A person is riding a bicycle, and its wheels have an angular velocity of +20.0 rad/s Then, the brakes are applied, and the bike is brought to a uniform stop. During braking, the angular displacement of each wheel is +15.92 rev. How much time does it take for the bike to come to rest?

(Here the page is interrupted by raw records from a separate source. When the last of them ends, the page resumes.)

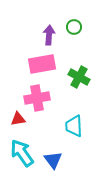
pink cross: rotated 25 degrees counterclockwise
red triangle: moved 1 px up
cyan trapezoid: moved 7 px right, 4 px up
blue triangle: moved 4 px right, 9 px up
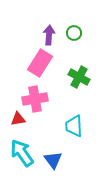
green circle: moved 6 px down
pink rectangle: moved 2 px left, 1 px up; rotated 48 degrees counterclockwise
pink cross: moved 2 px left, 1 px down
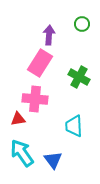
green circle: moved 8 px right, 9 px up
pink cross: rotated 15 degrees clockwise
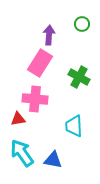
blue triangle: rotated 42 degrees counterclockwise
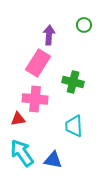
green circle: moved 2 px right, 1 px down
pink rectangle: moved 2 px left
green cross: moved 6 px left, 5 px down; rotated 15 degrees counterclockwise
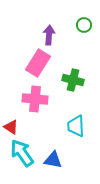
green cross: moved 2 px up
red triangle: moved 7 px left, 8 px down; rotated 42 degrees clockwise
cyan trapezoid: moved 2 px right
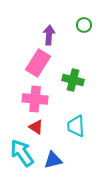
red triangle: moved 25 px right
blue triangle: rotated 24 degrees counterclockwise
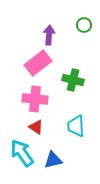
pink rectangle: rotated 20 degrees clockwise
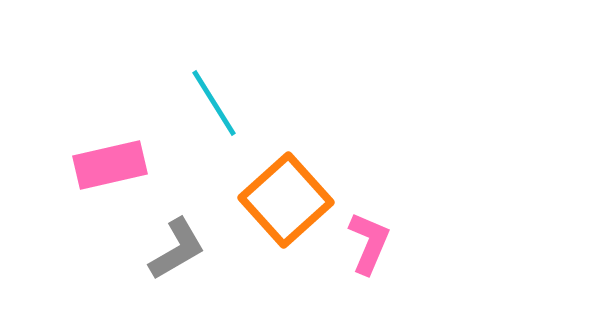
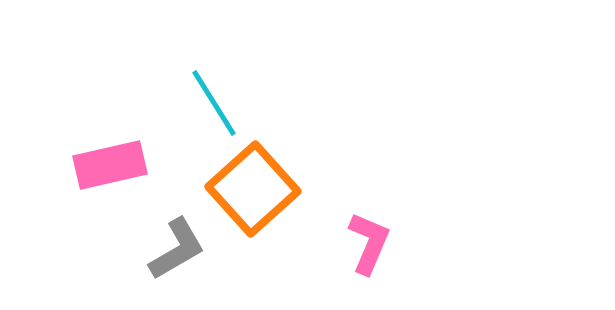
orange square: moved 33 px left, 11 px up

To solve the problem step by step, we will follow the physics principles related to angular motion. ### Step 1: Identify the given values - Initial angular velocity (\( \omega_i \)) = +20.0 rad/s - Final angular velocity (\( \omega_f \)) = 0 rad/s (since the bike comes to rest) - Angular displacement (\( \theta \)) = +15.92 revolutions ### Step 2: Convert angular displacement from revolutions to radians To convert revolutions to radians, we use the conversion factor \( 2\pi \) radians per revolution: \[ \theta = 15.92 \, \text{rev} \times 2\pi \, \text{rad/rev} = 15.92 \times 2\pi \, \text{rad} \] Calculating this gives: \[ \theta \approx 15.92 \times 6.2832 \approx 100.0 \, \text{rad} \] ### Step 3: Use the angular kinematic equation We can use the following angular kinematic equation: \[ \omega_f^2 = \omega_i^2 + 2\alpha\theta \] Since the bike is coming to rest, \( \omega_f = 0 \): \[ 0 = (20.0)^2 + 2\alpha(100.0) \] This simplifies to: \[ 0 = 400 + 200\alpha \] Rearranging gives: \[ 200\alpha = -400 \implies \alpha = -2.0 \, \text{rad/s}^2 \] The negative sign indicates that it is a deceleration (retardation). ### Step 4: Calculate the time taken to come to rest We can use another angular kinematic equation: \[ \omega_f = \omega_i + \alpha t \] Substituting the known values: \[ 0 = 20.0 + (-2.0)t \] Rearranging gives: \[ 2.0t = 20.0 \implies t = \frac{20.0}{2.0} = 10.0 \, \text{s} \] ### Final Answer The time taken for the bike to come to rest is **10 seconds**. ---